Exercise passage -
<<<<

تسجيل الدخول

تسجيل

Time- and frequency-domain signals

المؤلف:  Peter Atkins، Julio de Paula

المصدر:  ATKINS PHYSICAL CHEMISTRY

الجزء والصفحة:  536

2025-12-11

550

Time- and frequency-domain signals

We can think of the magnetization vector of a homonuclear AX spin system with J =0 as consisting of two parts, one formed by the A spins and the other by the X spins. When the 90° pulse is applied, both magnetization vectors are rotated into the xy-plane. However, because the A and X nuclei precess at different frequencies, they induce two signals in the detector coils, and the overall FID curve may resemble that in Fig. 15.32a. The composite FID curve is the analogue of the struck bell emitting a rich tone com posed of all the frequencies at which it can vibrate. The problem we must address is how to recover the resonance frequencies present in a free-induction decay. We know that the FID curve is a sum of oscillating functions, so the problem is to analyse it into its component frequencies by carrying out a Fourier transformation (Further information 13.2 and 15.1). When the signal in Fig.15.32a is transformed in this way, we get the frequency-domain spectrum shown in Fig. 15.32b. One line represents the Larmor frequency of the A nuclei and the other that of the X nuclei. The FID curve in Fig. 15.33 is obtained from a sample of ethanol. The frequency domain spectrum obtained from it by Fourier transformation is the one that we have already discussed (Fig. 15.6). We can now see why the FID curve in Fig. 15.33 is so complex: it arises from the precession of a magnetization vector that is composed of eight components, each with a characteristic frequency.

Fig. 15.32 (a) A free induction decay signal of a sample of AX species and (b) its analysis into its frequency components.

Fig. 15.33 A free induction decay signal of a sample of ethanol. Its Fourier transform is the frequency-domain spectrum shown in Fig. 15.6. The total length of the image corresponds to about 1s.

>>>>

Data to examine -
<<<<

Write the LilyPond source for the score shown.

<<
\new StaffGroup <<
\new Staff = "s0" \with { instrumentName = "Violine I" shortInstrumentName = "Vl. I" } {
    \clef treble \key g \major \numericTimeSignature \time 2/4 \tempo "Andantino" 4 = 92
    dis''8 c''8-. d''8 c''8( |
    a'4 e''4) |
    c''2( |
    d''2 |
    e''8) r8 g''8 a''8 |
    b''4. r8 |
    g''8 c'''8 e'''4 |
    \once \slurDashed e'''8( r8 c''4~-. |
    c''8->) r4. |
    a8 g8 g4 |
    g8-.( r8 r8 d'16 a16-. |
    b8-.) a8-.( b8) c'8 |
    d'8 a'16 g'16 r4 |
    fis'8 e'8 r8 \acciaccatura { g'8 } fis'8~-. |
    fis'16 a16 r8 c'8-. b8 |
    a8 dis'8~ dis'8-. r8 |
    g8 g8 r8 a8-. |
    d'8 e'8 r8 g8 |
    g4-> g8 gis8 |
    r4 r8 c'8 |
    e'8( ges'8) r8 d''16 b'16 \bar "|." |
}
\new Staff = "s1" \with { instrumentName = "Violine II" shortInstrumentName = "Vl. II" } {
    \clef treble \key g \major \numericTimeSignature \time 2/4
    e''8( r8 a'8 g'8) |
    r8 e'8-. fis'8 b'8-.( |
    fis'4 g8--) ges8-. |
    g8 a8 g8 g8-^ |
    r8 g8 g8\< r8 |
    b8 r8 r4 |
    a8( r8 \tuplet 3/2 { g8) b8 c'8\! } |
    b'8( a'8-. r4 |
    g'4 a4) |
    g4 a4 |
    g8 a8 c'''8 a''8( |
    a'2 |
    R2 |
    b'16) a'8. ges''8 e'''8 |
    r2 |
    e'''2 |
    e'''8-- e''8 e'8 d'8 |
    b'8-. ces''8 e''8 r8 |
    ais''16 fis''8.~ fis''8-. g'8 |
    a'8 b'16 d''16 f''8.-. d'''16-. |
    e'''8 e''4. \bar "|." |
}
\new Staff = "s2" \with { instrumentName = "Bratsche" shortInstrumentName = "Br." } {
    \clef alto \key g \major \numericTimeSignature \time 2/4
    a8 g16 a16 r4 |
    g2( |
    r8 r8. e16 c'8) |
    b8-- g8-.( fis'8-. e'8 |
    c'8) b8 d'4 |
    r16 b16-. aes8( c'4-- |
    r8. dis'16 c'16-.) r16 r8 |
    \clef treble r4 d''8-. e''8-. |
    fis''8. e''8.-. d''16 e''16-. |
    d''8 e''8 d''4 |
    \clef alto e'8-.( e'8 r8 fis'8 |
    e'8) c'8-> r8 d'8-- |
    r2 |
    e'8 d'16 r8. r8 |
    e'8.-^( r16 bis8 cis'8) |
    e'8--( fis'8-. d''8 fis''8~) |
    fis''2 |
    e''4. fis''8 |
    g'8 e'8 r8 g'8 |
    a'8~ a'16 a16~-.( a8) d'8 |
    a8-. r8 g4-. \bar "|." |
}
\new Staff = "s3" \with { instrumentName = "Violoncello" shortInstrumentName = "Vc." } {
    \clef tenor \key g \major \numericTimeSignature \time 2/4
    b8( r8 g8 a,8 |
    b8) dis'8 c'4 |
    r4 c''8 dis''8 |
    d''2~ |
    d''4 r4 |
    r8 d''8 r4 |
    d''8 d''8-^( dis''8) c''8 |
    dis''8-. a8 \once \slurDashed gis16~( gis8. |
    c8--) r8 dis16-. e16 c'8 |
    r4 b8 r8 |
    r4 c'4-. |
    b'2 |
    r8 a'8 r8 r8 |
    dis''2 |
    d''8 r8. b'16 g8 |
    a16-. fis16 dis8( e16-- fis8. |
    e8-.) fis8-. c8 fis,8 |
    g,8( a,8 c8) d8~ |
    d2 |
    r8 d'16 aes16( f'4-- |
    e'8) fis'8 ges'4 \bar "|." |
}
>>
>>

>>>>

Requirement A -
List every distinct figure number cited in the main paragraph of the passage on time- and frequency-domain signals, ignoring part letters such as "a" and "b".
Requirement B -
Quote the passage on time- and frequency-domain signals word for word, starting at "Fig. 15.32 (a)" and ending at "to about 1s.".

Exercise response A -
15.32, 15.33, 15.6

Exercise response B -
Fig. 15.32 (a) A free induction decay signal of a sample of AX species and (b) its analysis into its frequency components.

Fig. 15.33 A free induction decay signal of a sample of ethanol. Its Fourier transform is the frequency-domain spectrum shown in Fig. 15.6. The total length of the image corresponds to about 1s.